AIM OF THE EXERCISE: Copy every record exactly. Nothing may be skipped.

++++

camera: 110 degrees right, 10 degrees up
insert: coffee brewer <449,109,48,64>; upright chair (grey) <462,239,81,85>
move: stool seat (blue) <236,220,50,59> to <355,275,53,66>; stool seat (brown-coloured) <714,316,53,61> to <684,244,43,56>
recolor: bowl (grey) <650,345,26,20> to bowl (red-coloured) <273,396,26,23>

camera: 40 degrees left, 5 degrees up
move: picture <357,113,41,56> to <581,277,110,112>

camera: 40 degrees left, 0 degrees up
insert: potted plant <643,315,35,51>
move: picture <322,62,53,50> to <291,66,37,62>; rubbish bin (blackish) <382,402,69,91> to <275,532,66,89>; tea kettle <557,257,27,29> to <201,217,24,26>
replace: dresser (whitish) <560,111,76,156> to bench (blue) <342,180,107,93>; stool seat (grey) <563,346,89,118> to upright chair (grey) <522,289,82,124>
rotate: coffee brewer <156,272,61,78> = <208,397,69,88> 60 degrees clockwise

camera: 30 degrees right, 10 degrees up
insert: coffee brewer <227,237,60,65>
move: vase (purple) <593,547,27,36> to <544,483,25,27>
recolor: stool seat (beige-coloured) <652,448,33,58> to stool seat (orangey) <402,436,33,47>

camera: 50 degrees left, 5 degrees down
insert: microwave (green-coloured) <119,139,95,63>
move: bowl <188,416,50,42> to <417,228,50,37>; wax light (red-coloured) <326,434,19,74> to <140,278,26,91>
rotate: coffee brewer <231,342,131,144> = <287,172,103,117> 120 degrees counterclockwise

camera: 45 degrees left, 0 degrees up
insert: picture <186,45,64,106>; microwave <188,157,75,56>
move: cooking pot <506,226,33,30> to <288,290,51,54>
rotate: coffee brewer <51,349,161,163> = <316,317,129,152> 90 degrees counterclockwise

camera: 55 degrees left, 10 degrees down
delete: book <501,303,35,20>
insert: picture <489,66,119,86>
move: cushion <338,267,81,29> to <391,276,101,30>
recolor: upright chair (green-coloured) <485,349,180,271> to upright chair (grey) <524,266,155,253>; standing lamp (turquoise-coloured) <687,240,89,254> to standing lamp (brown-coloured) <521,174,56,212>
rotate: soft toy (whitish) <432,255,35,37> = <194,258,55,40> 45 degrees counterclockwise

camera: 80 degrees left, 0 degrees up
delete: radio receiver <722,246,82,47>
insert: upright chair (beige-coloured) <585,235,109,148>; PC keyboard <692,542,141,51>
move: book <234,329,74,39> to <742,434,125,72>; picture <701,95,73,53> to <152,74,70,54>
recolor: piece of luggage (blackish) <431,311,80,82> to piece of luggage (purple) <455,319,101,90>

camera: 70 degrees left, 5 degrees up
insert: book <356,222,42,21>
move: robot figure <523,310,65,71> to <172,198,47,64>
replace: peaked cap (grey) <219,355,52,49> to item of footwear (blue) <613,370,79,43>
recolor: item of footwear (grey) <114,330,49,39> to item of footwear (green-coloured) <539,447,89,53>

++++

ANSWER FOR THE TASK:
camera: 110 degrees right, 10 degrees up
insert: coffee brewer <449,109,48,64>; upright chair (grey) <462,239,81,85>
move: stool seat (blue) <236,220,50,59> to <355,275,53,66>; stool seat (brown-coloured) <714,316,53,61> to <684,244,43,56>
recolor: bowl (grey) <650,345,26,20> to bowl (red-coloured) <273,396,26,23>

camera: 40 degrees left, 5 degrees up
move: picture <357,113,41,56> to <581,277,110,112>

camera: 40 degrees left, 0 degrees up
insert: potted plant <643,315,35,51>
move: picture <322,62,53,50> to <291,66,37,62>; rubbish bin (blackish) <382,402,69,91> to <275,532,66,89>; tea kettle <557,257,27,29> to <201,217,24,26>
replace: dresser (whitish) <560,111,76,156> to bench (blue) <342,180,107,93>; stool seat (grey) <563,346,89,118> to upright chair (grey) <522,289,82,124>
rotate: coffee brewer <156,272,61,78> = <208,397,69,88> 60 degrees clockwise

camera: 30 degrees right, 10 degrees up
insert: coffee brewer <227,237,60,65>
move: vase (purple) <593,547,27,36> to <544,483,25,27>
recolor: stool seat (beige-coloured) <652,448,33,58> to stool seat (orangey) <402,436,33,47>

camera: 50 degrees left, 5 degrees down
insert: microwave (green-coloured) <119,139,95,63>
move: bowl <188,416,50,42> to <417,228,50,37>; wax light (red-coloured) <326,434,19,74> to <140,278,26,91>
rotate: coffee brewer <231,342,131,144> = <287,172,103,117> 120 degrees counterclockwise

camera: 45 degrees left, 0 degrees up
insert: picture <186,45,64,106>; microwave <188,157,75,56>
move: cooking pot <506,226,33,30> to <288,290,51,54>
rotate: coffee brewer <51,349,161,163> = <316,317,129,152> 90 degrees counterclockwise

camera: 55 degrees left, 10 degrees down
delete: book <501,303,35,20>
insert: picture <489,66,119,86>
move: cushion <338,267,81,29> to <391,276,101,30>
recolor: upright chair (green-coloured) <485,349,180,271> to upright chair (grey) <524,266,155,253>; standing lamp (turquoise-coloured) <687,240,89,254> to standing lamp (brown-coloured) <521,174,56,212>
rotate: soft toy (whitish) <432,255,35,37> = <194,258,55,40> 45 degrees counterclockwise

camera: 80 degrees left, 0 degrees up
delete: radio receiver <722,246,82,47>
insert: upright chair (beige-coloured) <585,235,109,148>; PC keyboard <692,542,141,51>
move: book <234,329,74,39> to <742,434,125,72>; picture <701,95,73,53> to <152,74,70,54>
recolor: piece of luggage (blackish) <431,311,80,82> to piece of luggage (purple) <455,319,101,90>

camera: 70 degrees left, 5 degrees up
insert: book <356,222,42,21>
move: robot figure <523,310,65,71> to <172,198,47,64>
replace: peaked cap (grey) <219,355,52,49> to item of footwear (blue) <613,370,79,43>
recolor: item of footwear (grey) <114,330,49,39> to item of footwear (green-coloured) <539,447,89,53>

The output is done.